▸ **PROBLEM**: Before anything else, copy every record below exactly as it stands.

Stored data entries:

§

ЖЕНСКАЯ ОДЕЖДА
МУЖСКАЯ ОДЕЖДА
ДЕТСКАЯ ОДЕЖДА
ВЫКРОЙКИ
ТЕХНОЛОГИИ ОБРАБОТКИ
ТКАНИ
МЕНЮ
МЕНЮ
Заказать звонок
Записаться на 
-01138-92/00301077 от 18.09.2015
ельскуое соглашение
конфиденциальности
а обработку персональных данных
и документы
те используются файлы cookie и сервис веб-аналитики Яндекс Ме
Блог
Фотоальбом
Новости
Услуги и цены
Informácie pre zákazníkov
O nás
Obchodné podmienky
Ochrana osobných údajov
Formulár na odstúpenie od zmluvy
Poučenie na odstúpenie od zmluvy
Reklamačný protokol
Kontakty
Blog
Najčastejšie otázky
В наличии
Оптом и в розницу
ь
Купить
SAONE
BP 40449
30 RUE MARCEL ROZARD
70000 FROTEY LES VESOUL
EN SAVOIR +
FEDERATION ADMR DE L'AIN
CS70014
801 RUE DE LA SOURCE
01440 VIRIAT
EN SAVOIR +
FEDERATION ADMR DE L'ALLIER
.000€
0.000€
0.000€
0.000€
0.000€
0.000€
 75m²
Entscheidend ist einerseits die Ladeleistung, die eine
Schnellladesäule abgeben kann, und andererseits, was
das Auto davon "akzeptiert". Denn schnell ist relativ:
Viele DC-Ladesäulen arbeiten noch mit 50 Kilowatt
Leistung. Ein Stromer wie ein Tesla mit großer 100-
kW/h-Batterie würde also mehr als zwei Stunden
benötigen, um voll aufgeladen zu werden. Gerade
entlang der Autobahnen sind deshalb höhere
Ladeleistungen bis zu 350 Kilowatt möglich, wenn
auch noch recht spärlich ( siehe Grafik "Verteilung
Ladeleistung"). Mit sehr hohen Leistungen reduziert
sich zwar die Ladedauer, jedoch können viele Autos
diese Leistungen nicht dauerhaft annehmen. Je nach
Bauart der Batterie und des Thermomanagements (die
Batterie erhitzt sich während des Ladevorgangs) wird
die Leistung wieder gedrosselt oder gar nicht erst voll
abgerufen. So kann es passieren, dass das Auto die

§

▸ **FINISHED TASK**:
ЖЕНСКАЯ ОДЕЖДА
МУЖСКАЯ ОДЕЖДА
ДЕТСКАЯ ОДЕЖДА
ВЫКРОЙКИ
ТЕХНОЛОГИИ ОБРАБОТКИ
ТКАНИ
МЕНЮ
МЕНЮ
Заказать звонок
Записаться на 
-01138-92/00301077 от 18.09.2015
ельскуое соглашение
конфиденциальности
а обработку персональных данных
и документы
те используются файлы cookie и сервис веб-аналитики Яндекс Ме
Блог
Фотоальбом
Новости
Услуги и цены
Informácie pre zákazníkov
O nás
Obchodné podmienky
Ochrana osobných údajov
Formulár na odstúpenie od zmluvy
Poučenie na odstúpenie od zmluvy
Reklamačný protokol
Kontakty
Blog
Najčastejšie otázky
В наличии
Оптом и в розницу
ь
Купить
SAONE
BP 40449
30 RUE MARCEL ROZARD
70000 FROTEY LES VESOUL
EN SAVOIR +
FEDERATION ADMR DE L'AIN
CS70014
801 RUE DE LA SOURCE
01440 VIRIAT
EN SAVOIR +
FEDERATION ADMR DE L'ALLIER
.000€
0.000€
0.000€
0.000€
0.000€
0.000€
 75m²
Entscheidend ist einerseits die Ladeleistung, die eine
Schnellladesäule abgeben kann, und andererseits, was
das Auto davon "akzeptiert". Denn schnell ist relativ:
Viele DC-Ladesäulen arbeiten noch mit 50 Kilowatt
Leistung. Ein Stromer wie ein Tesla mit großer 100-
kW/h-Batterie würde also mehr als zwei Stunden
benötigen, um voll aufgeladen zu werden. Gerade
entlang der Autobahnen sind deshalb höhere
Ladeleistungen bis zu 350 Kilowatt möglich, wenn
auch noch recht spärlich ( siehe Grafik "Verteilung
Ladeleistung"). Mit sehr hohen Leistungen reduziert
sich zwar die Ladedauer, jedoch können viele Autos
diese Leistungen nicht dauerhaft annehmen. Je nach
Bauart der Batterie und des Thermomanagements (die
Batterie erhitzt sich während des Ladevorgangs) wird
die Leistung wieder gedrosselt oder gar nicht erst voll
abgerufen. So kann es passieren, dass das Auto die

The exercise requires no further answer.